PRESS RELEASE
Tuesday, June 1, 2004
Contact: James Bopp, Jr., General Counsel
Phone 812/232-2434; Fax 812/235-3685
madisoncenter@aol.com


 

Campaign Finance Returns to High Court
 


Campaign finance issues return to the United States Supreme Court as attorneys from the Madison Center for Free Speech asked the court to review a lower court decision upholding the constitutionality of Montana's lowest-in-the-nation contribution limits, and also the state's "aggregate PAC contribution limit" that limits how much money candidates can accept from all political committees combined.

The provisions were enacted by a 1994 ballot initiative intended to solve the problem of there being "just way too much money in Montana politics." The contribution limits range as low as $100 for legislative or local races up to $400 for governor or $200 for other statewide office. According to the Madison Center's petition, the case "raises the question of whether contributions limits can ever be too low to survive First Amendment scrutiny."
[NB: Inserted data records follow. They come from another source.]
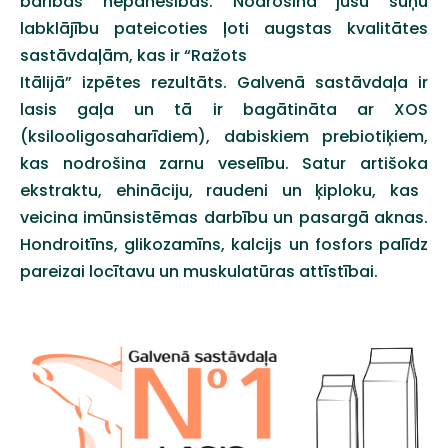
barības nepanesības. Nodrošina jūsu suņu
labklājību
pateicoties ļoti augstas kvalitātes
sastāvdaļām, kas ir “Ražots
Itālijā” izpētes rezultāts. Galvenā sastāvdaļa ir
lasis gaļa un tā
ir bagātināta ar XOS
(ksilooligosaharīdiem), dabiskiem prebiotiķiem,
kas nodrošina zarnu veselību. Satur artišoka
ekstraktu, ehināciju, raudeni un ķiploku, kas
veicina
imūnsistēmas darbību un pasargā aknas.
Hondroitīns,
glikozamīns, kalcijs un fosfors palīdz
pareizai locītavu un
muskulatūras attīstībai.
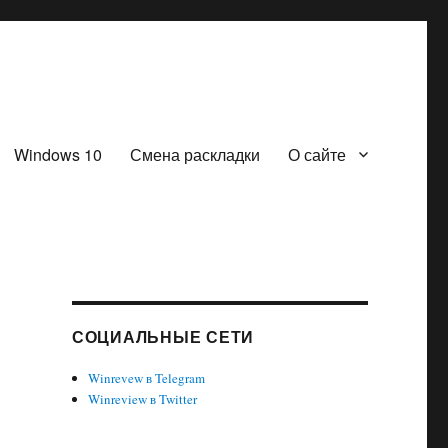
Windows 10
Смена раскладки
О сайте
СОЦИАЛЬНЫЕ СЕТИ
Winrevew в Telegram
Winreview в Twitter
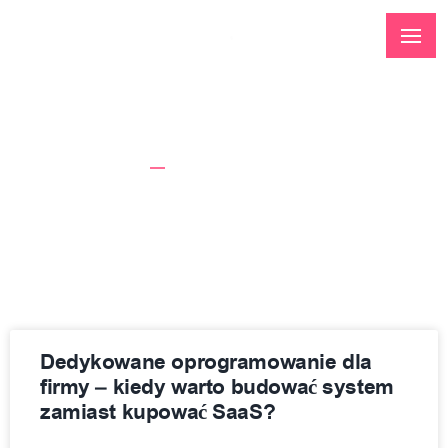
Tag: SaaS
Strona Główna
SaaS
Dedykowane oprogramowanie dla
firmy – kiedy warto budować system
zamiast kupować SaaS?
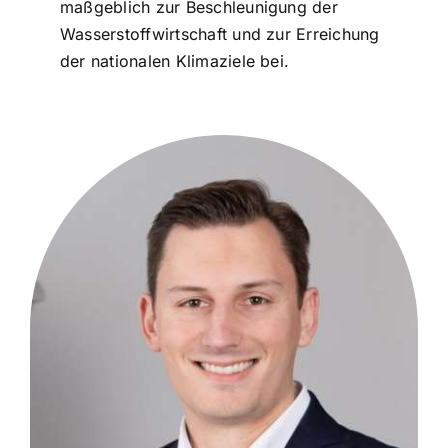
maßgeblich zur Beschleunigung der
Wasserstoffwirtschaft und zur Erreichung
der nationalen Klimaziele bei.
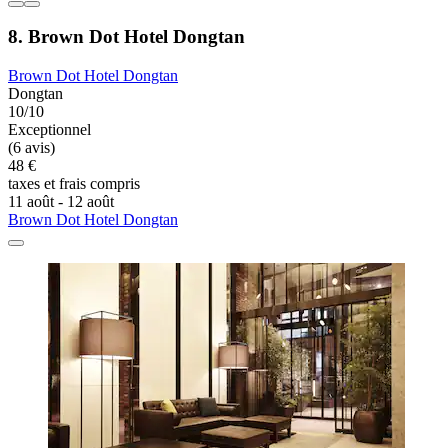
8. Brown Dot Hotel Dongtan
Brown Dot Hotel Dongtan
Dongtan
10/10
Exceptionnel
(6 avis)
48 €
taxes et frais compris
11 août - 12 août
Brown Dot Hotel Dongtan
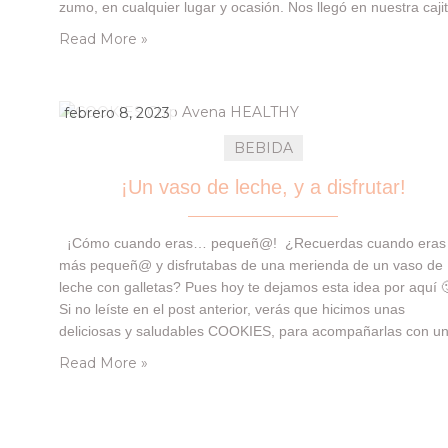
zumo, en cualquier lugar y ocasión. Nos llegó en nuestra caji
de DegustaBox , y lo disfrutamos junto con un…
Read More »
febrero 8, 2023
BEBIDA
¡Un vaso de leche, y a disfrutar!
¡Cómo cuando eras… pequeñ@! ¿Recuerdas cuando eras
más pequeñ@ y disfrutabas de una merienda de un vaso de
leche con galletas? Pues hoy te dejamos esta idea por aquí 
Si no leíste en el post anterior, verás que hicimos unas
deliciosas y saludables COOKIES, para acompañarlas con u
Leche CLESA Bienatur , una leche gallega de bienestar anim
Read More »
que…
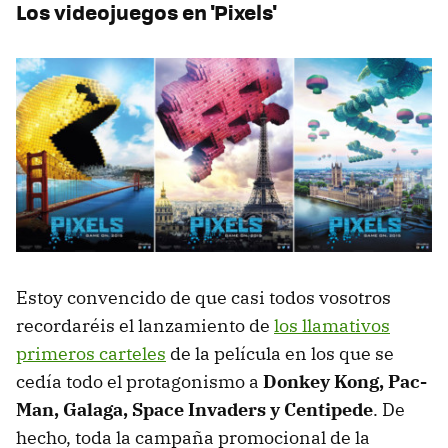
Los videojuegos en 'Pixels'
Estoy convencido de que casi todos vosotros
recordaréis el lanzamiento de
los llamativos
primeros carteles
de la película en los que se
cedía todo el protagonismo a
Donkey Kong, Pac-
Man, Galaga, Space Invaders y Centipede
. De
hecho, toda la campaña promocional de la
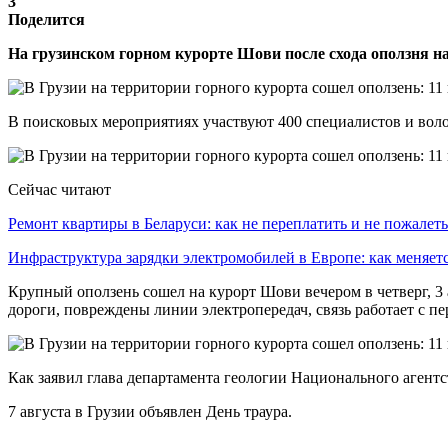
3
Поделится
На грузинском горном курорте Шови после схода оползня н
В поисковых мероприятиях участвуют 400 специалистов и волон
Сейчас читают
Ремонт квартиры в Беларуси: как не переплатить и не пожале
Инфраструктура зарядки электромобилей в Европе: как меняе
Крупный оползень сошел на курорт Шови вечером в четверг, 3
дороги, повреждены линии электропередач, связь работает с п
Как заявил глава департамента геологии Национального агент
7 августа в Грузии объявлен День траура.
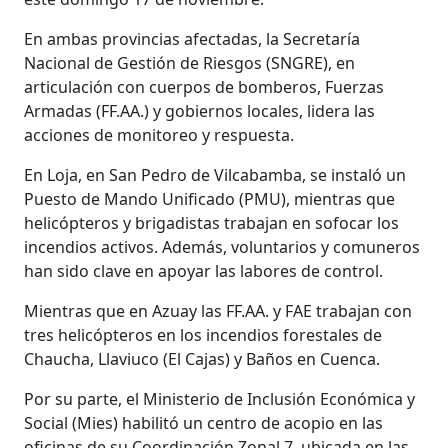
En ambas provincias afectadas, la Secretaría
Nacional de Gestión de Riesgos (SNGRE), en
articulación con cuerpos de bomberos, Fuerzas
Armadas (FF.AA.) y gobiernos locales, lidera las
acciones de monitoreo y respuesta.
En Loja, en San Pedro de Vilcabamba, se instaló un
Puesto de Mando Unificado (PMU), mientras que
helicópteros y brigadistas trabajan en sofocar los
incendios activos. Además, voluntarios y comuneros
han sido clave en apoyar las labores de control.
Mientras que en Azuay las FF.AA. y FAE trabajan con
tres helicópteros en los incendios forestales de
Chaucha, Llaviuco (El Cajas) y Baños en Cuenca.
Por su parte, el Ministerio de Inclusión Económica y
Social (Mies) habilitó un centro de acopio en las
oficinas de su Coordinación Zonal 7, ubicada en las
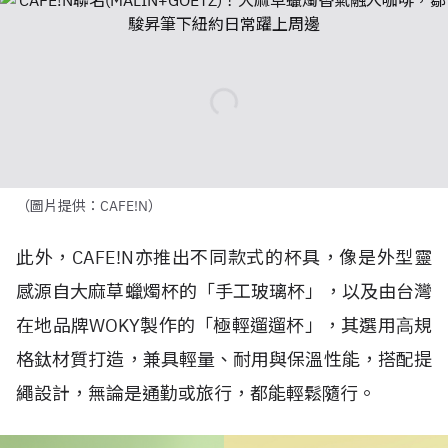
（圖片提供：CAFE!N）
此外，
CAFE!N
亦推出不同款式的杯具，像是
外型靈
感源自
大麻草蠟燭杯的「
⼿⼯玻璃杯」
，以及由台灣
在地品牌
WOKY
製作的「極輕遛遛杯」，其選用⾼規
格鈦材質打造，兼具輕量、耐⽤與保溫性能，搭配提
繩設計，無論是通勤或旅⾏，都能輕鬆隨⾏。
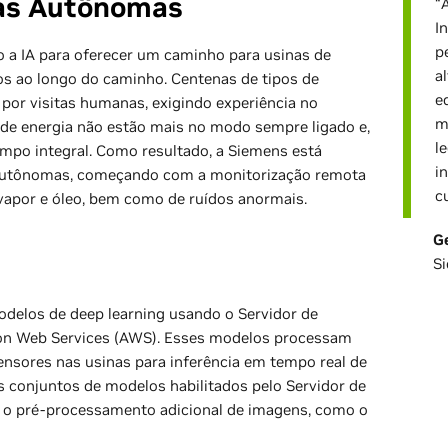
nas Autônomas
“
I
p
 a IA para oferecer um caminho para usinas de
a
s ao longo do caminho. Centenas de tipos de
e
por visitas humanas, exigindo experiência no
m
 de energia não estão mais no modo sempre ligado e,
l
mpo integral. Como resultado, a Siemens está
i
 autônomas, começando com a monitorização remota
c
 vapor e óleo, bem como de ruídos anormais.
G
S
delos de deep learning usando o Servidor de
on Web Services (AWS). Esses modelos processam
nsores nas usinas para inferência em tempo real de
s conjuntos de modelos habilitados pelo Servidor de
 o pré-processamento adicional de imagens, como o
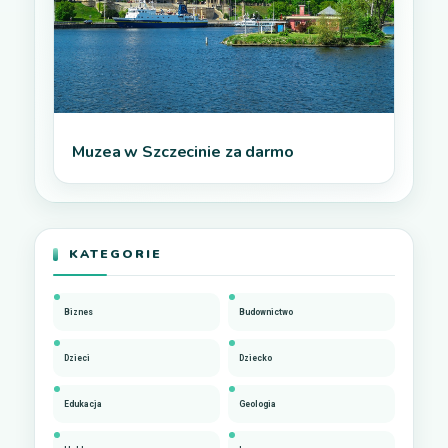
Muzea w Szczecinie za darmo
KATEGORIE
Biznes
Budownictwo
Dzieci
Dziecko
Edukacja
Geologia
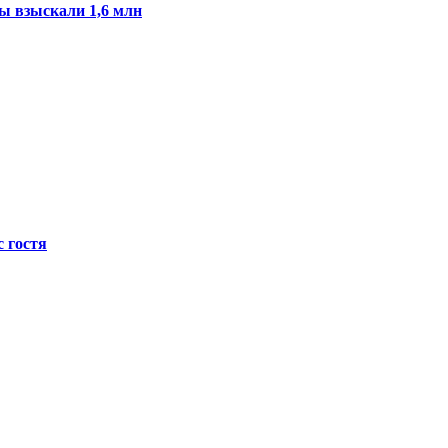
ы взыскали 1,6 млн
с гостя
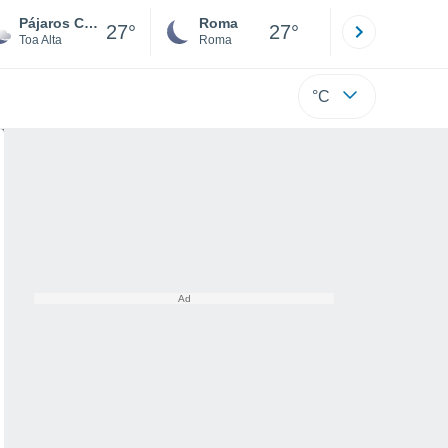
Pájaros Comunidad
Roma
Milano
27°
27°
Toa Alta
Roma
Milano
°C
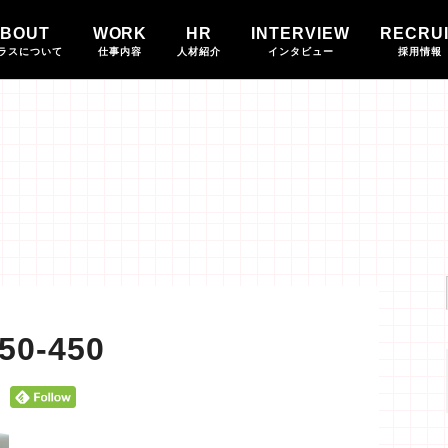
BOUT
WORK
HR
INTERVIEW
RECRU
ラスについて
仕事内容
人材紹介
インタビュー
採用情報
50-450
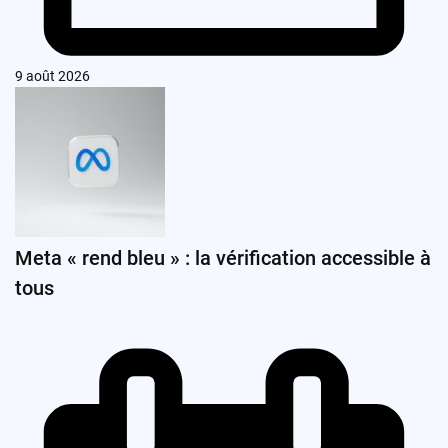
9 août 2026
Meta « rend bleu » : la vérification accessible à
tous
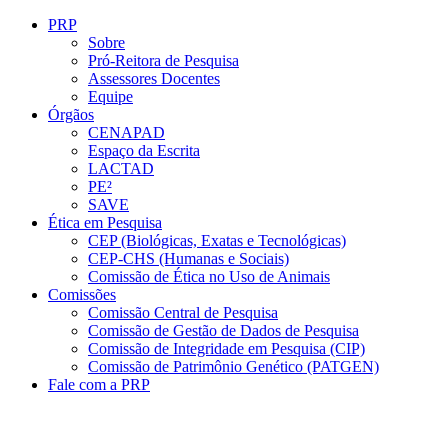
Conteúdo principal
Menu principal
Rodapé
PRP
Sobre
Pró-Reitora de Pesquisa
Assessores Docentes
Equipe
Órgãos
CENAPAD
Espaço da Escrita
LACTAD
PE²
SAVE
Ética em Pesquisa
CEP (Biológicas, Exatas e Tecnológicas)
CEP-CHS (Humanas e Sociais)
Comissão de Ética no Uso de Animais
Comissões
Comissão Central de Pesquisa
Comissão de Gestão de Dados de Pesquisa
Comissão de Integridade em Pesquisa (CIP)
Comissão de Patrimônio Genético (PATGEN)
Fale com a PRP
Aumentar fonte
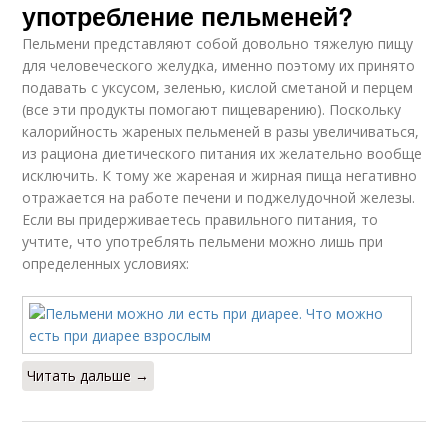
употребление пельменей?
Пельмени представляют собой довольно тяжелую пищу
для человеческого желудка, именно поэтому их принято
подавать с уксусом, зеленью, кислой сметаной и перцем
(все эти продукты помогают пищеварению). Поскольку
калорийность жареных пельменей в разы увеличиваться,
из рациона диетического питания их желательно вообще
исключить. К тому же жареная и жирная пища негативно
отражается на работе печени и поджелудочной железы.
Если вы придерживаетесь правильного питания, то
учтите, что употреблять пельмени можно лишь при
определенных условиях:
Читать дальше →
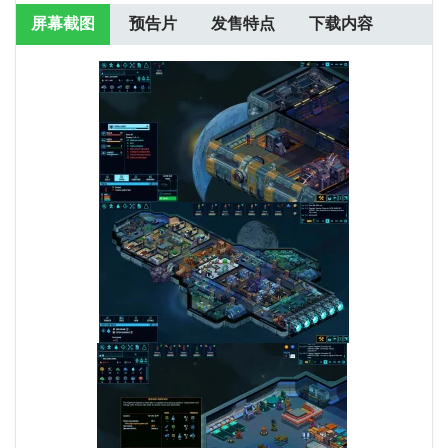
屏幕截图
预告片
发售特点
下载内容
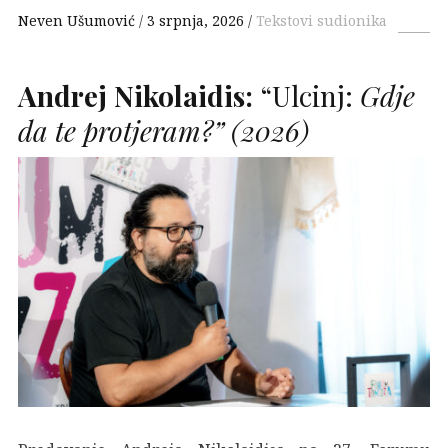
Neven Ušumović
3 srpnja, 2026
Tekstovi sudionika
Andrej Nikolaidis:
“Ulcinj:
Gdje
da te protjeram?”
(2026)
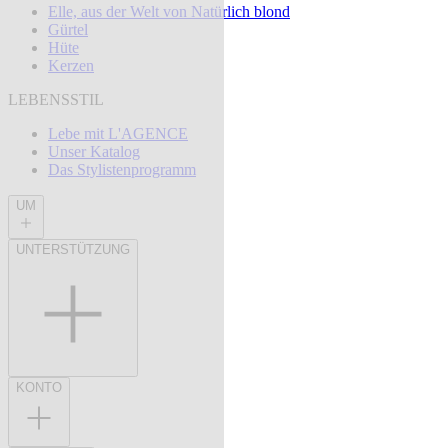
Elle, aus der Welt von Natürlich blond
Gürtel
Hüte
Kerzen
LEBENSSTIL
Lebe mit L'AGENCE
Unser Katalog
Das Stylistenprogramm
UM
UNTERSTÜTZUNG
KONTO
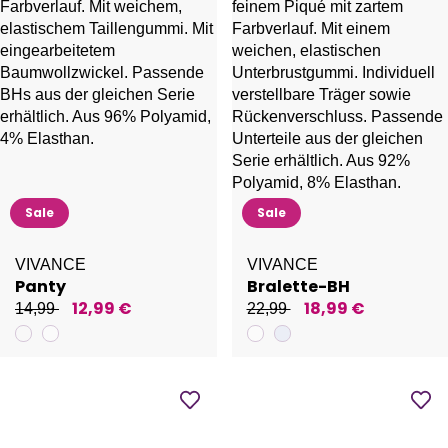
Sale
Sale
VIVANCE
VIVANCE
Panty
Bralette-BH
12,99 €
18,99 €
14,99
22,99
As James Bopp, Jr., lead counsel in the case, "We had a four-day trial in this case that plainly demonstrated that these limits have done what they were designed to do: dramatically reduce the amount of money that candidates can spend communicating with the electorate. We also showed that electoral competition has been harmed as a lot of candidates realize the limits will prevent them from introducing themselves to the electorate, and so they don't run at all. That's exactly the sort of evidence the Supreme Court has always emphasized wasn't there when they have upheld less restrictive limits." For example, Bopp noted that total spending by legislative candidates had dropped by 30% after the limits were enacted, and that fundraising for other offices had fallen even farther. He also pointed to Montana's steep decline in competitive legislative elections since the limits went into effect.

Also challenged were Montana's aggregate PAC limit, which caps total PAC contributions to $1,250 for house candidates and $2,000 for senate candidates. This limit had forced several candidates to return Montana Right to Life PAC's contributions because they had already "PAC'd out" on contributions from other PACs. According to Bopp, "these aggregate limits rest on the notion that somehow a contribution of any size from a pro-life PAC becomes too corrupting to be tolerated if the candidate has already taken too much from PACs representing cattle ranchers or insurance companies. My client was completely prohibited from contributing to these candidates because they had taken contributions from totally unrelated interests. That's preposterous." Bopp also noted that federal law allowed candidates to accept several times more money from a single PAC than Montana allowed its candidates to accept from all PACs combined.

The case is Montana Right to Life Association v. Eddleman, No-03-1550. The Ninth Circuit opinion is reported at 343 F.3d 1085.